■ Reading text
▬▬▬▬▬▬
As with the tragedy of the commons, the application of governance prevents the tragedy.

As with the tragedy of the commons, the application of governance prevents the tragedy. This observation is not made to dismiss the free rider problem so swiftly, but to note its relation to the tragedy of the commons in its lack of inevitability, which was the fatal flaw in Hardin’s argument. We’ve still got more work to do in a full consideration of the free rider problem. We can foreshadow a bit by observing that the tragedy of the commons is not directly applicable to open source software. As Bruce Perens argued in 2005, “The traditional economic concept of the tragedy of the commons fails to capture the regenerative nature of open source communities, where use actually enhances rather than depletes the resource.”8

Free-Riding FLOSS

It doesn’t work that way because it’s not that kind.

In the context of free software, assumptions about human nature aren’t the only issue with the free rider problem and its related frameworks. Upon further analysis, we find some of the same discrepancies for the Free Rider Problem as we found in the Tragedy of the Commons, namely that it doesn’t work that way because it’s not that kind.
▬▬▬▬▬▬
■ Data excerpts
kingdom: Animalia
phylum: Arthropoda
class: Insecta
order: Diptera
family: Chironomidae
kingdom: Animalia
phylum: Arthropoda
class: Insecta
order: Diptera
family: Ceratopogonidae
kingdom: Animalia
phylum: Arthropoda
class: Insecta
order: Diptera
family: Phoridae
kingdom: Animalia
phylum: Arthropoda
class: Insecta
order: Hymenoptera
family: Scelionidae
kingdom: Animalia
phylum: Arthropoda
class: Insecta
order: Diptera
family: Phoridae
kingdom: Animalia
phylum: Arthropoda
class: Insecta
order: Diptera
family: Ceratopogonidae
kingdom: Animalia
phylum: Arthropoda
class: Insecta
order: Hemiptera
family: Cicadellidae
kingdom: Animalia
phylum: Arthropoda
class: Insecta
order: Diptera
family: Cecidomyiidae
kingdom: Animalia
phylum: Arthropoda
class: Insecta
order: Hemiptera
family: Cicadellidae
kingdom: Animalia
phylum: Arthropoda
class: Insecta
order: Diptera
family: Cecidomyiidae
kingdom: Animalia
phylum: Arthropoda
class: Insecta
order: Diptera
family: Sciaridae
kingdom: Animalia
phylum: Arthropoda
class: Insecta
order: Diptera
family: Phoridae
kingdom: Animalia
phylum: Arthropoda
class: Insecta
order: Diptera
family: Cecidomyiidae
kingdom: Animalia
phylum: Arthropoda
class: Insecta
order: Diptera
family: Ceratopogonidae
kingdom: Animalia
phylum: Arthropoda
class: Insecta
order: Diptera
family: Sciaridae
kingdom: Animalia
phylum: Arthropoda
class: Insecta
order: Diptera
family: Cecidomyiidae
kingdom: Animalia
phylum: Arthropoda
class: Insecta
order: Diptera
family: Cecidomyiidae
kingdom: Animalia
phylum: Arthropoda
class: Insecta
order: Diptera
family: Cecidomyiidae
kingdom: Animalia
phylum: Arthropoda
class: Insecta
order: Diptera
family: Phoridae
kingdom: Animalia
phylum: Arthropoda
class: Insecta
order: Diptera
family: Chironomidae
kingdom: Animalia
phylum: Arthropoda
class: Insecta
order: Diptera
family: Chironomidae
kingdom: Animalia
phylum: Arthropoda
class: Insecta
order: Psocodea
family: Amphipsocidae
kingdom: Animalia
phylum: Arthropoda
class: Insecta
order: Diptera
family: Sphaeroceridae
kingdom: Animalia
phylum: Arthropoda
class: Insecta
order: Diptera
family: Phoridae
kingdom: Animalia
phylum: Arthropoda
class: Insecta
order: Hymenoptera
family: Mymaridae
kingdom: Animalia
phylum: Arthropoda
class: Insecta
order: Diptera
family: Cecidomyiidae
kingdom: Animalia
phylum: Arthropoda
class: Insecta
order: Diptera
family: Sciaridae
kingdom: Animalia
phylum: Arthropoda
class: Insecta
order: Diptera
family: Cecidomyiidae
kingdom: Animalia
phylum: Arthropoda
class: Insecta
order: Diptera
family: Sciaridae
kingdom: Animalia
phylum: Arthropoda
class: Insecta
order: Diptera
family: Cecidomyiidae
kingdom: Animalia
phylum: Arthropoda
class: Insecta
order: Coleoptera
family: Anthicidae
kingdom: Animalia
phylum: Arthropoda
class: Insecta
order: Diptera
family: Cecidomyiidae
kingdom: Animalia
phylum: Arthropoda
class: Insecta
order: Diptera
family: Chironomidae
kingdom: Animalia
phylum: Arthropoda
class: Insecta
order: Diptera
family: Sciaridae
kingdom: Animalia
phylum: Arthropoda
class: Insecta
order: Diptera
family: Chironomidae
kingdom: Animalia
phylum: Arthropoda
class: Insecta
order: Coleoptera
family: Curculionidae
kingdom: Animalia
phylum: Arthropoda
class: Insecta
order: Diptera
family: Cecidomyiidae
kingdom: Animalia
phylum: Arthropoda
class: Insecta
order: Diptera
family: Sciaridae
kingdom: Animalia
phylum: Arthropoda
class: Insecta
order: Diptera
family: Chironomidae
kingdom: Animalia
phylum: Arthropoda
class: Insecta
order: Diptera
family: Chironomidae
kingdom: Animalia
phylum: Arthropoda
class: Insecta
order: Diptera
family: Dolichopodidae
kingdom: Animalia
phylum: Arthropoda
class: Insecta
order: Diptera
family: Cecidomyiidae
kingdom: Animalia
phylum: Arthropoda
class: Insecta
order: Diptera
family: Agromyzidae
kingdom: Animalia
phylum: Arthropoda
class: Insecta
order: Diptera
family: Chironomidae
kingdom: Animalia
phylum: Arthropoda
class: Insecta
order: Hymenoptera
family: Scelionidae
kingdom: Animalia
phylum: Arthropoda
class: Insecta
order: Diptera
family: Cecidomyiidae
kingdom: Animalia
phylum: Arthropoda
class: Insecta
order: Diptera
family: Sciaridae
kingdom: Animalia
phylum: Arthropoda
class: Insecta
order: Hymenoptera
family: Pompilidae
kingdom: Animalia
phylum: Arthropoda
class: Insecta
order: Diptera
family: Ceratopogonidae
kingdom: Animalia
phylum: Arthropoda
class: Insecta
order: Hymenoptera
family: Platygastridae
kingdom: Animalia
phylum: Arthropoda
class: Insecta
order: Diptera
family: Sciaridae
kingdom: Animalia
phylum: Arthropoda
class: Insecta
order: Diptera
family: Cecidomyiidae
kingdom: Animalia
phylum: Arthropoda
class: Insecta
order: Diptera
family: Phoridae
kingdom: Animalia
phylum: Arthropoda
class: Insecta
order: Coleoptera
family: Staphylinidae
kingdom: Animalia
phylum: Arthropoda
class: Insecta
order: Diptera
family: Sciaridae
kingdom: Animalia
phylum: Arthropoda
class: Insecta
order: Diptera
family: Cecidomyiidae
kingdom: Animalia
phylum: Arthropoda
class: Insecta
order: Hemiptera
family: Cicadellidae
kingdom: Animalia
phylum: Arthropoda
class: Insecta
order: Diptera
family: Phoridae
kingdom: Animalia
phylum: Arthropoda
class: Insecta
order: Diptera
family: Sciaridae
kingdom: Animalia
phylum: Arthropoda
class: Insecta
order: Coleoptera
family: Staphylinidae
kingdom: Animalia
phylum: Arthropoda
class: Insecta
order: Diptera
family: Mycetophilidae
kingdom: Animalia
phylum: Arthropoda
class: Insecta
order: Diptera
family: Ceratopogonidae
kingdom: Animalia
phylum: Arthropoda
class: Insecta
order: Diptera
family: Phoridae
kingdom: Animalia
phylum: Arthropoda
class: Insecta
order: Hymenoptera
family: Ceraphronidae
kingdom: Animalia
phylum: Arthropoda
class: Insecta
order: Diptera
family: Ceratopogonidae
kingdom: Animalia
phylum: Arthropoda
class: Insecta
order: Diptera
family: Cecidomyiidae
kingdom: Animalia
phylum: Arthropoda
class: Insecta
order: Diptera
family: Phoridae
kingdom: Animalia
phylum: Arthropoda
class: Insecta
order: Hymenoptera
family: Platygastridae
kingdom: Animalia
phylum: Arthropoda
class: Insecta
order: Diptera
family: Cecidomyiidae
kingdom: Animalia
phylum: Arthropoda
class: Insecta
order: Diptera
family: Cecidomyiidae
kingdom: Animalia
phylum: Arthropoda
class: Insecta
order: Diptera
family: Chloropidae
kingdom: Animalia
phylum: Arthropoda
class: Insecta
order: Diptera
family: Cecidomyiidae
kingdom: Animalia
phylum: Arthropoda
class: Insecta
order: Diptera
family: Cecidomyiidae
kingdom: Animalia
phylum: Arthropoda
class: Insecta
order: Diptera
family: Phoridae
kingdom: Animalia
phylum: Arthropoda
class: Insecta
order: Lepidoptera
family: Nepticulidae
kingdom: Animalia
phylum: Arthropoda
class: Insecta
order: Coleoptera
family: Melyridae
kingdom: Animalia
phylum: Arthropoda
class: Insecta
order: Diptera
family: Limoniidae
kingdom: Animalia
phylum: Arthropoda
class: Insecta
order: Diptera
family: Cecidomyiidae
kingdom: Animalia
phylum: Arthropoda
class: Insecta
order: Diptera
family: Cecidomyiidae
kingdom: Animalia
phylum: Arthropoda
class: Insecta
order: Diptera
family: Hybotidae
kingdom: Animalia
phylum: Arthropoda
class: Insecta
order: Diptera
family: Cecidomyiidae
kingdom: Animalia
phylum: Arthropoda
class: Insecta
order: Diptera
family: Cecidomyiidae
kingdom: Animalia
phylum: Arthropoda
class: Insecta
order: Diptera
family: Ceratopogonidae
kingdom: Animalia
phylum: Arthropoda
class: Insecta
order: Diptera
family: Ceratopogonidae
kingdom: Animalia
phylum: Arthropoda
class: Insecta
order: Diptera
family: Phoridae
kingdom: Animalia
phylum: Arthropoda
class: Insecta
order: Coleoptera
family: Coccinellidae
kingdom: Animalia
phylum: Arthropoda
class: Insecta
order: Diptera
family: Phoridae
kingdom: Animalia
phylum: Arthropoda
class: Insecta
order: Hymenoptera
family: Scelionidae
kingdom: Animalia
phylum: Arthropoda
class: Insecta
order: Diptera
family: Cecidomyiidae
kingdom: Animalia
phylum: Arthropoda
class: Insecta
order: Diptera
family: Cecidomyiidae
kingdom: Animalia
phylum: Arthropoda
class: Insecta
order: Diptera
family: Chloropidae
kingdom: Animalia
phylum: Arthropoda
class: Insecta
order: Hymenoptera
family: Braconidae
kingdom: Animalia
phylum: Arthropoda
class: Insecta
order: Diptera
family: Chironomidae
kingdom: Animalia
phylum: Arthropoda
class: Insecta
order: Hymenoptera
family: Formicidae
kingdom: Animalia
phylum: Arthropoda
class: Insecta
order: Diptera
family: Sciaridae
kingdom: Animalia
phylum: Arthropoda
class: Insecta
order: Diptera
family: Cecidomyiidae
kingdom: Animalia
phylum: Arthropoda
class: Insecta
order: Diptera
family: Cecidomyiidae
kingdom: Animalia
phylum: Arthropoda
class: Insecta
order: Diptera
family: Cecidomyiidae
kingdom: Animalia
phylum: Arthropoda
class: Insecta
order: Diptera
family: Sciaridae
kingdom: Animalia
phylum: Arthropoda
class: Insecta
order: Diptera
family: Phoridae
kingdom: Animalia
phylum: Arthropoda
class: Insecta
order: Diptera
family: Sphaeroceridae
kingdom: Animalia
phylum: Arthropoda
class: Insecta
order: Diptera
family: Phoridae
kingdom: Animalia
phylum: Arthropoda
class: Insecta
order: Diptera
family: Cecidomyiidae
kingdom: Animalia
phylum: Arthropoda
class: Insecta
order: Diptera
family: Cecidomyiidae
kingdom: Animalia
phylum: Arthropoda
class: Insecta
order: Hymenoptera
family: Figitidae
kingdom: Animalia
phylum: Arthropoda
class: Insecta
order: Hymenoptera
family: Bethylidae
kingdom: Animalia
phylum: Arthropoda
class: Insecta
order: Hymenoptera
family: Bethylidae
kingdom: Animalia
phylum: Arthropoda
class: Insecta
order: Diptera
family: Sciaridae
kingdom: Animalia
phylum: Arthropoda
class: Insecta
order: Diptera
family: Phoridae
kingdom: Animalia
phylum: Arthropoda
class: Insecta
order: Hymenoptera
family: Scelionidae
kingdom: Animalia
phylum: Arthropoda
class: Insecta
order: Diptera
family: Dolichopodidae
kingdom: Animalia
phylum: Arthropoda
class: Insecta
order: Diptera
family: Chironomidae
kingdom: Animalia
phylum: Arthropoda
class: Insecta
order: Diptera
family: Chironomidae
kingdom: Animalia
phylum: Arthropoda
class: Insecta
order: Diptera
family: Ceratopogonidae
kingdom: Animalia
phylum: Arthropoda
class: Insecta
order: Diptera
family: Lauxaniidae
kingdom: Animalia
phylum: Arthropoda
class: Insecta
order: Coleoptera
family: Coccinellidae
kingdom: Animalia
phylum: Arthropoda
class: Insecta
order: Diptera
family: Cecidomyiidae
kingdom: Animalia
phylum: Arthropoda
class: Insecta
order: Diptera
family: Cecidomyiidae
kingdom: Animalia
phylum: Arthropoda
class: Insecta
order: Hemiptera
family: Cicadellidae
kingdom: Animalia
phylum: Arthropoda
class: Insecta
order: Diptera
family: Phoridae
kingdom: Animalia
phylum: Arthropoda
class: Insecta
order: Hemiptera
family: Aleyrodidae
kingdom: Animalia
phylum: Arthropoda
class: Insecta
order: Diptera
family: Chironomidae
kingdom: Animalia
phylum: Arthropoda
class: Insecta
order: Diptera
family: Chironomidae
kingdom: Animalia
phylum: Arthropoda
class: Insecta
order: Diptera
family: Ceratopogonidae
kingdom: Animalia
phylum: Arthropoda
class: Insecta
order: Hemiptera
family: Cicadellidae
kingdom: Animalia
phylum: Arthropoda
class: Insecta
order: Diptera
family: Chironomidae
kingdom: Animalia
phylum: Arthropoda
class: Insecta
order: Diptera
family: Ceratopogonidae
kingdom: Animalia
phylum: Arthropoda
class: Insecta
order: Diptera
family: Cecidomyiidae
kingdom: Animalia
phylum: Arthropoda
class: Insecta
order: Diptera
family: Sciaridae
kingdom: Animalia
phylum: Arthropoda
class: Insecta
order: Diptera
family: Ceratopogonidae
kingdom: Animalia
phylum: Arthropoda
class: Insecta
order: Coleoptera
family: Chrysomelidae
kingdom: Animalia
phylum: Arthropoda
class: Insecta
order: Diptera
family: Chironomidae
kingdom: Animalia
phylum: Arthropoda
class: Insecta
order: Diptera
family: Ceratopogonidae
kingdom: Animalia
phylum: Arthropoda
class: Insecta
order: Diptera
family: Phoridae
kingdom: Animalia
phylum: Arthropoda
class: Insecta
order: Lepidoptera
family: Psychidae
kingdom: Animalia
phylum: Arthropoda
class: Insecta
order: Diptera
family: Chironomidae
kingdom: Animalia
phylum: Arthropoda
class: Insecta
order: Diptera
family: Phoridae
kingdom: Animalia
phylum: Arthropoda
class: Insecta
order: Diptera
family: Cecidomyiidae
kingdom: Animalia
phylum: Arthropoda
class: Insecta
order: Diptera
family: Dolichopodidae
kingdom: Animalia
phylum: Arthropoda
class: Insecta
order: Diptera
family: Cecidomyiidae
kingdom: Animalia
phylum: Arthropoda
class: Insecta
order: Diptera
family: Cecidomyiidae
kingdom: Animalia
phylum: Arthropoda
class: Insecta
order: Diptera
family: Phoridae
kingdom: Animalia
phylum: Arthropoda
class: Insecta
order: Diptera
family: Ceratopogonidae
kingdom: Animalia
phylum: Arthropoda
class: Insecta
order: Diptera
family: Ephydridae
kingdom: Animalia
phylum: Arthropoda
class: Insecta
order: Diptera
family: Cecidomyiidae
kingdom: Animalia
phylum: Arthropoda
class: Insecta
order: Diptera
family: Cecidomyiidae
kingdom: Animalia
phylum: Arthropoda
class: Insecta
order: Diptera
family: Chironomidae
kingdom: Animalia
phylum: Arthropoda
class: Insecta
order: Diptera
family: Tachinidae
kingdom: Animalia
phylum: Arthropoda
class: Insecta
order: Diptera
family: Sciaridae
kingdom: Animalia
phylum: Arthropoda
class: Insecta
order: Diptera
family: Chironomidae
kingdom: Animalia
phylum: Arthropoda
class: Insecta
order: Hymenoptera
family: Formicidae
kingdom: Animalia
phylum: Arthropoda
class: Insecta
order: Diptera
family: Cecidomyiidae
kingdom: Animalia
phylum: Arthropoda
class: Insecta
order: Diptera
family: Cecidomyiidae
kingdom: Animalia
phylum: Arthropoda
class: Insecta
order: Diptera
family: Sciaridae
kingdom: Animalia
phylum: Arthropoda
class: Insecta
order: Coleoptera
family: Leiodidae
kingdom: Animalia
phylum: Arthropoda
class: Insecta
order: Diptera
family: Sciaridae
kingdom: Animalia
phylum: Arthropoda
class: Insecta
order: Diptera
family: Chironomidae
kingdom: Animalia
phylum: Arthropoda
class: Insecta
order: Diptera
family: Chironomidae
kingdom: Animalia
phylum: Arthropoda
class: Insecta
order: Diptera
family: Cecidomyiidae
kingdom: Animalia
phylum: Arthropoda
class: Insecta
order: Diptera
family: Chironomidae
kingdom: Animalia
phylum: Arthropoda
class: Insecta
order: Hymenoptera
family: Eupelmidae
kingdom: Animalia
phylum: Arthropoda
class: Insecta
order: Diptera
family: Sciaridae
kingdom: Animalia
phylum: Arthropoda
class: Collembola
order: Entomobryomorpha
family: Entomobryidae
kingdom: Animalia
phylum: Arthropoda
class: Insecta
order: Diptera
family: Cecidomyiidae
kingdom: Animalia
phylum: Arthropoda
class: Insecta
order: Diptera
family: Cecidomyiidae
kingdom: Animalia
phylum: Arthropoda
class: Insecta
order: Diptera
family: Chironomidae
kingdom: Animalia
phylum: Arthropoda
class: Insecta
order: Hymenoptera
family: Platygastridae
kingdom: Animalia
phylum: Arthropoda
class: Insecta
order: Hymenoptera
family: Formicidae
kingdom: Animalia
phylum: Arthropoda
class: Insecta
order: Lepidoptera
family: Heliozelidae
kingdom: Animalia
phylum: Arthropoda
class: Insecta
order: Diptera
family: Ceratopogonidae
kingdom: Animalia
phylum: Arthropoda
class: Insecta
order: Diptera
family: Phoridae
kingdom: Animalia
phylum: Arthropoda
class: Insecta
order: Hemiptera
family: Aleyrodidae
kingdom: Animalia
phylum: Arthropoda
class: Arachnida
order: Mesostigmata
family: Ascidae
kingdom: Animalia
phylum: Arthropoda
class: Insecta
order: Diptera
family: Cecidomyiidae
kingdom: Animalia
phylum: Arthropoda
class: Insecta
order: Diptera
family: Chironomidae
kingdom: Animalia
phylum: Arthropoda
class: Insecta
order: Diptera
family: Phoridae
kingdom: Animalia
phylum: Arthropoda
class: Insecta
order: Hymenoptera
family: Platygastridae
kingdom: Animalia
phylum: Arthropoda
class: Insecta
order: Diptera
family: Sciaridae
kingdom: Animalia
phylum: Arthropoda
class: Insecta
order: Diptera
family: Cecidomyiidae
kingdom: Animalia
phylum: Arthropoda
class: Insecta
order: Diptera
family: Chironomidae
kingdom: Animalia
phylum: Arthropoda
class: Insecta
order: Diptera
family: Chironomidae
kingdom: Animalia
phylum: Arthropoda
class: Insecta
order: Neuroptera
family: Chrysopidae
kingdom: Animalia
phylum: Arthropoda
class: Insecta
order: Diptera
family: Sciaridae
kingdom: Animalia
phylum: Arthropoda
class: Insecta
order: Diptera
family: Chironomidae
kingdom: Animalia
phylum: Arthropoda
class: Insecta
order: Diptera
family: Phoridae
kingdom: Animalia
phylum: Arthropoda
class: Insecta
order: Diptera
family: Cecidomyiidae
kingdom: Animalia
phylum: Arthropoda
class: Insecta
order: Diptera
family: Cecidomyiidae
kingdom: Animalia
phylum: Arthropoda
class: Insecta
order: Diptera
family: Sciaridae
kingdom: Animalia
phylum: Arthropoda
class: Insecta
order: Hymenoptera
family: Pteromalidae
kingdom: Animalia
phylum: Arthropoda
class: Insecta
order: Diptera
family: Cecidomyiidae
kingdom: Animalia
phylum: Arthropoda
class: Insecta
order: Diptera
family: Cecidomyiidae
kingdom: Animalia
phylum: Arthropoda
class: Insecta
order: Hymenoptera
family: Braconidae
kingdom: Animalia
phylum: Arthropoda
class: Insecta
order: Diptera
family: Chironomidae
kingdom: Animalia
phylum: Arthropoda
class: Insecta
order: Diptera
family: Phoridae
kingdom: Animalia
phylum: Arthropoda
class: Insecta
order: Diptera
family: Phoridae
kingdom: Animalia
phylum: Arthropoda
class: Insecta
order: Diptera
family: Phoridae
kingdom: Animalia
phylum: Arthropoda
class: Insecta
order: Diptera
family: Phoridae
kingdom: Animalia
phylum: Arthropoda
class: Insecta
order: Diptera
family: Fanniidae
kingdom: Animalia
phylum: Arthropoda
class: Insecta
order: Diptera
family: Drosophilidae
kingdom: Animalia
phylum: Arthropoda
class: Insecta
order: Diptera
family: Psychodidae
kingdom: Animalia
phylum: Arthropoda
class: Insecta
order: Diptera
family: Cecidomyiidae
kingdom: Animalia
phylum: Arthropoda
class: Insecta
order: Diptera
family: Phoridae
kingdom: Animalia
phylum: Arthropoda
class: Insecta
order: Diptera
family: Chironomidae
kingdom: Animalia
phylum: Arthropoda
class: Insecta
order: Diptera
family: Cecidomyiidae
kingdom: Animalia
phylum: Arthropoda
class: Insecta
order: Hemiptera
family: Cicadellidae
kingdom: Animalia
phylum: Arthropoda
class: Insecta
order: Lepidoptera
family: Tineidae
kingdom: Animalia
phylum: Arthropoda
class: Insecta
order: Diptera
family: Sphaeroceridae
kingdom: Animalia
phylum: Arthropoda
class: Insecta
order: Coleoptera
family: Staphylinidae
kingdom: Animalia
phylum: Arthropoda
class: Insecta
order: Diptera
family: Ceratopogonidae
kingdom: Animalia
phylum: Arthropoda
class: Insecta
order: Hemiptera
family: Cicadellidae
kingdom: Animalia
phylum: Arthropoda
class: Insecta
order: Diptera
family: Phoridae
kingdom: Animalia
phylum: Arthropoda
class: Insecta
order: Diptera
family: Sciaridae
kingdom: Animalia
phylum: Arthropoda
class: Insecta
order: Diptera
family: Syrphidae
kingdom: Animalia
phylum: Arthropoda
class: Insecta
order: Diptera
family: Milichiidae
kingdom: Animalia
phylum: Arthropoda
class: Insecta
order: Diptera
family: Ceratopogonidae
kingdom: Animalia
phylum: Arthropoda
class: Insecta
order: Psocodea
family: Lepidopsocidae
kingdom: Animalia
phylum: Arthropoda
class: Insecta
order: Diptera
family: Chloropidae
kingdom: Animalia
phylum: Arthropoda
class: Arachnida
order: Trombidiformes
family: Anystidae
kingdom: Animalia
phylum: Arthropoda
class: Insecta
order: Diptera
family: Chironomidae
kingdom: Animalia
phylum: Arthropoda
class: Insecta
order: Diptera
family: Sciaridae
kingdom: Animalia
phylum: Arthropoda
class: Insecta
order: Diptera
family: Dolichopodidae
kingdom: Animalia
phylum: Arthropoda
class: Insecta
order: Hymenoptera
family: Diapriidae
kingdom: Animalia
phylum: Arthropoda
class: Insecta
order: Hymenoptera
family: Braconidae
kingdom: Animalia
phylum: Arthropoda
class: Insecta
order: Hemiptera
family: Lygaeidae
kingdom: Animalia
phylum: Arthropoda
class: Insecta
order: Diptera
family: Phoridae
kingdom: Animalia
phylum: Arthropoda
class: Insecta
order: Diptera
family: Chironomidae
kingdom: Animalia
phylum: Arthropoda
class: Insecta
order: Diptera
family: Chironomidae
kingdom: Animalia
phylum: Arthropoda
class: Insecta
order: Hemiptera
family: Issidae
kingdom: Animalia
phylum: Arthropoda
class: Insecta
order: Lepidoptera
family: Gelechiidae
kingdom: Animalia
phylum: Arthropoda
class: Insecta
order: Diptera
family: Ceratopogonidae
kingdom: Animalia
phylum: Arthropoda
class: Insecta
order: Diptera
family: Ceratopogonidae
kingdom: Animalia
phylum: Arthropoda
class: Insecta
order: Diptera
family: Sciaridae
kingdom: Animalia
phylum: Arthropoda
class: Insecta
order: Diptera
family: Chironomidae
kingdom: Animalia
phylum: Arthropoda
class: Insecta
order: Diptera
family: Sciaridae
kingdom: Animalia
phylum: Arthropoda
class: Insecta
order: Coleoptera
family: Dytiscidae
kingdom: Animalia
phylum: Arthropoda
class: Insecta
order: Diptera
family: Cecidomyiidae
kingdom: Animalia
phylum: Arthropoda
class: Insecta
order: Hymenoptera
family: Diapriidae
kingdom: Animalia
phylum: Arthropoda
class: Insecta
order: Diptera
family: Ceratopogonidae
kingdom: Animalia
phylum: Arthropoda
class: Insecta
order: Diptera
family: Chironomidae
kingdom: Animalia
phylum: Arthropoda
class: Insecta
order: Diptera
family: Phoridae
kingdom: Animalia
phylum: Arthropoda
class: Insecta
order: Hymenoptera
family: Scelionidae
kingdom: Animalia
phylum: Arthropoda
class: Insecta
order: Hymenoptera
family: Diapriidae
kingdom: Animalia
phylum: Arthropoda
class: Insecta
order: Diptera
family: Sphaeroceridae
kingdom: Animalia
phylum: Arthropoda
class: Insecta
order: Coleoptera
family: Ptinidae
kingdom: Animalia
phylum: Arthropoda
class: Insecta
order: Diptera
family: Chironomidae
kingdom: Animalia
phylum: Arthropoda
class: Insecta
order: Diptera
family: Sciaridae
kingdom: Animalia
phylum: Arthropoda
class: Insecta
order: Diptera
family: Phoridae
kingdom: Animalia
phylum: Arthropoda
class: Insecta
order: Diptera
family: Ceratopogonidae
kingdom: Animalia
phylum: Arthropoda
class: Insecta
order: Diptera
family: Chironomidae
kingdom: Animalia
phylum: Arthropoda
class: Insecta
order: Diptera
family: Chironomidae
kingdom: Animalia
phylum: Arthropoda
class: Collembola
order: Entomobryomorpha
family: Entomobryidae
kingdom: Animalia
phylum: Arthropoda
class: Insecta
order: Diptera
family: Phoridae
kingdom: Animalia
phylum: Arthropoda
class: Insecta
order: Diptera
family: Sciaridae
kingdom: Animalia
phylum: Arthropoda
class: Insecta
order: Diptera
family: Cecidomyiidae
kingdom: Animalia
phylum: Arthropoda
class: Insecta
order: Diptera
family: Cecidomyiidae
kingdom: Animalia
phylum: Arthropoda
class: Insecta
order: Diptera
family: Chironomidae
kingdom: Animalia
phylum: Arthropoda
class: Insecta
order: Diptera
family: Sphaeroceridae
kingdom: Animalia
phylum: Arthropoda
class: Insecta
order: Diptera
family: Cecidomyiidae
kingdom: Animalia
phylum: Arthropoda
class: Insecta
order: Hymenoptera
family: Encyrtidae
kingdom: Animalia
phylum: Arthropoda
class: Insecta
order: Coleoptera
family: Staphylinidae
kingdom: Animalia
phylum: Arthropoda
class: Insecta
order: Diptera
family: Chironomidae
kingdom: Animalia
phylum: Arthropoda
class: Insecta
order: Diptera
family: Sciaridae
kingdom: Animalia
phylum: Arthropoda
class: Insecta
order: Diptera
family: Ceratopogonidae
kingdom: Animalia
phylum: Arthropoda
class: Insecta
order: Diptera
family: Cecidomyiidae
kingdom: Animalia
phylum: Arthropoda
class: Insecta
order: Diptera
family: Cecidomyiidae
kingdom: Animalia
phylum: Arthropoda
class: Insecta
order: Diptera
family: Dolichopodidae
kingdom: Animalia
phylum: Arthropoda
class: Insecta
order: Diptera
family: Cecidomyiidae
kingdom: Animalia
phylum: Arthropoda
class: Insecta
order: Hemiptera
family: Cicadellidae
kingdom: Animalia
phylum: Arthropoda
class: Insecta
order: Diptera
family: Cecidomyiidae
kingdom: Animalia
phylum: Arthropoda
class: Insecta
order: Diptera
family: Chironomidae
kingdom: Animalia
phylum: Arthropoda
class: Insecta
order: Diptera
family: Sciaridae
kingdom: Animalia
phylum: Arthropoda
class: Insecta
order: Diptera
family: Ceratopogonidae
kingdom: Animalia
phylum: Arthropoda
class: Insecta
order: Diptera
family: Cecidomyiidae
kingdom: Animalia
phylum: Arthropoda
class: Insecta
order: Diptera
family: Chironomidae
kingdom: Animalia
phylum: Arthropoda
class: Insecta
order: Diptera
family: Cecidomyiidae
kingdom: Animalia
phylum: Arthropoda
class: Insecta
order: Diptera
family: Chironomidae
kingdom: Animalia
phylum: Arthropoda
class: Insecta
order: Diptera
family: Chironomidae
▬▬▬▬▬▬
■ Goal
According to the text on free-riding and open source software, what prevents the tragedy of the commons? The lines above have no connection to the text.

■ Response to the exercise
The application of governance prevents the tragedy.